WHAT THE TASK REQUIRES: Please give back the listing exactly, without any of its pictures.

MATERIAL FOR THE TASK:
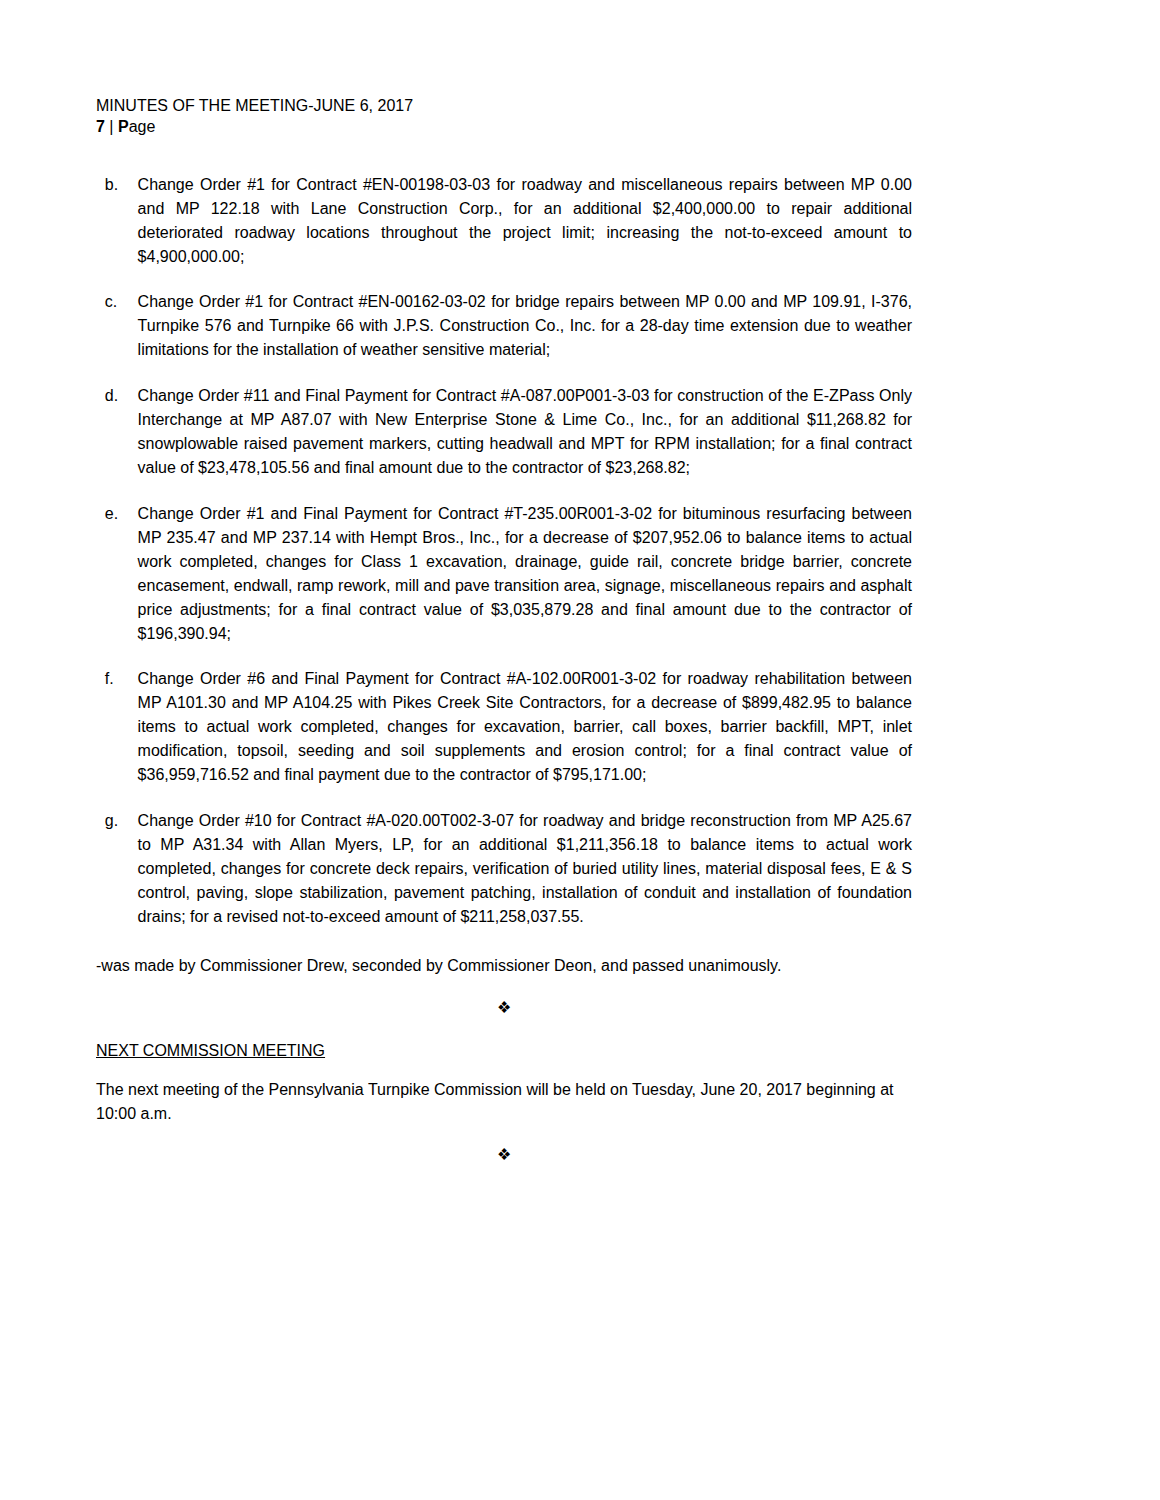MINUTES OF THE MEETING-JUNE 6, 2017
7 | Page
b. Change Order #1 for Contract #EN-00198-03-03 for roadway and miscellaneous repairs between MP 0.00 and MP 122.18 with Lane Construction Corp., for an additional $2,400,000.00 to repair additional deteriorated roadway locations throughout the project limit; increasing the not-to-exceed amount to $4,900,000.00;
c. Change Order #1 for Contract #EN-00162-03-02 for bridge repairs between MP 0.00 and MP 109.91, I-376, Turnpike 576 and Turnpike 66 with J.P.S. Construction Co., Inc. for a 28-day time extension due to weather limitations for the installation of weather sensitive material;
d. Change Order #11 and Final Payment for Contract #A-087.00P001-3-03 for construction of the E-ZPass Only Interchange at MP A87.07 with New Enterprise Stone & Lime Co., Inc., for an additional $11,268.82 for snowplowable raised pavement markers, cutting headwall and MPT for RPM installation; for a final contract value of $23,478,105.56 and final amount due to the contractor of $23,268.82;
e. Change Order #1 and Final Payment for Contract #T-235.00R001-3-02 for bituminous resurfacing between MP 235.47 and MP 237.14 with Hempt Bros., Inc., for a decrease of $207,952.06 to balance items to actual work completed, changes for Class 1 excavation, drainage, guide rail, concrete bridge barrier, concrete encasement, endwall, ramp rework, mill and pave transition area, signage, miscellaneous repairs and asphalt price adjustments; for a final contract value of $3,035,879.28 and final amount due to the contractor of $196,390.94;
f. Change Order #6 and Final Payment for Contract #A-102.00R001-3-02 for roadway rehabilitation between MP A101.30 and MP A104.25 with Pikes Creek Site Contractors, for a decrease of $899,482.95 to balance items to actual work completed, changes for excavation, barrier, call boxes, barrier backfill, MPT, inlet modification, topsoil, seeding and soil supplements and erosion control; for a final contract value of $36,959,716.52 and final payment due to the contractor of $795,171.00;
g. Change Order #10 for Contract #A-020.00T002-3-07 for roadway and bridge reconstruction from MP A25.67 to MP A31.34 with Allan Myers, LP, for an additional $1,211,356.18 to balance items to actual work completed, changes for concrete deck repairs, verification of buried utility lines, material disposal fees, E & S control, paving, slope stabilization, pavement patching, installation of conduit and installation of foundation drains; for a revised not-to-exceed amount of $211,258,037.55.
-was made by Commissioner Drew, seconded by Commissioner Deon, and passed unanimously.
❖
NEXT COMMISSION MEETING
The next meeting of the Pennsylvania Turnpike Commission will be held on Tuesday, June 20, 2017 beginning at 10:00 a.m.
❖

TASK OUTPUT:
MINUTES OF THE MEETING-JUNE 6, 2017
7 | Page
b. Change Order #1 for Contract #EN-00198-03-03 for roadway and miscellaneous repairs between MP 0.00 and MP 122.18 with Lane Construction Corp., for an additional $2,400,000.00 to repair additional deteriorated roadway locations throughout the project limit; increasing the not-to-exceed amount to $4,900,000.00;
c. Change Order #1 for Contract #EN-00162-03-02 for bridge repairs between MP 0.00 and MP 109.91, I-376, Turnpike 576 and Turnpike 66 with J.P.S. Construction Co., Inc. for a 28-day time extension due to weather limitations for the installation of weather sensitive material;
d. Change Order #11 and Final Payment for Contract #A-087.00P001-3-03 for construction of the E-ZPass Only Interchange at MP A87.07 with New Enterprise Stone & Lime Co., Inc., for an additional $11,268.82 for snowplowable raised pavement markers, cutting headwall and MPT for RPM installation; for a final contract value of $23,478,105.56 and final amount due to the contractor of $23,268.82;
e. Change Order #1 and Final Payment for Contract #T-235.00R001-3-02 for bituminous resurfacing between MP 235.47 and MP 237.14 with Hempt Bros., Inc., for a decrease of $207,952.06 to balance items to actual work completed, changes for Class 1 excavation, drainage, guide rail, concrete bridge barrier, concrete encasement, endwall, ramp rework, mill and pave transition area, signage, miscellaneous repairs and asphalt price adjustments; for a final contract value of $3,035,879.28 and final amount due to the contractor of $196,390.94;
f. Change Order #6 and Final Payment for Contract #A-102.00R001-3-02 for roadway rehabilitation between MP A101.30 and MP A104.25 with Pikes Creek Site Contractors, for a decrease of $899,482.95 to balance items to actual work completed, changes for excavation, barrier, call boxes, barrier backfill, MPT, inlet modification, topsoil, seeding and soil supplements and erosion control; for a final contract value of $36,959,716.52 and final payment due to the contractor of $795,171.00;
g. Change Order #10 for Contract #A-020.00T002-3-07 for roadway and bridge reconstruction from MP A25.67 to MP A31.34 with Allan Myers, LP, for an additional $1,211,356.18 to balance items to actual work completed, changes for concrete deck repairs, verification of buried utility lines, material disposal fees, E & S control, paving, slope stabilization, pavement patching, installation of conduit and installation of foundation drains; for a revised not-to-exceed amount of $211,258,037.55.
-was made by Commissioner Drew, seconded by Commissioner Deon, and passed unanimously.
❖
NEXT COMMISSION MEETING
The next meeting of the Pennsylvania Turnpike Commission will be held on Tuesday, June 20, 2017 beginning at 10:00 a.m.
❖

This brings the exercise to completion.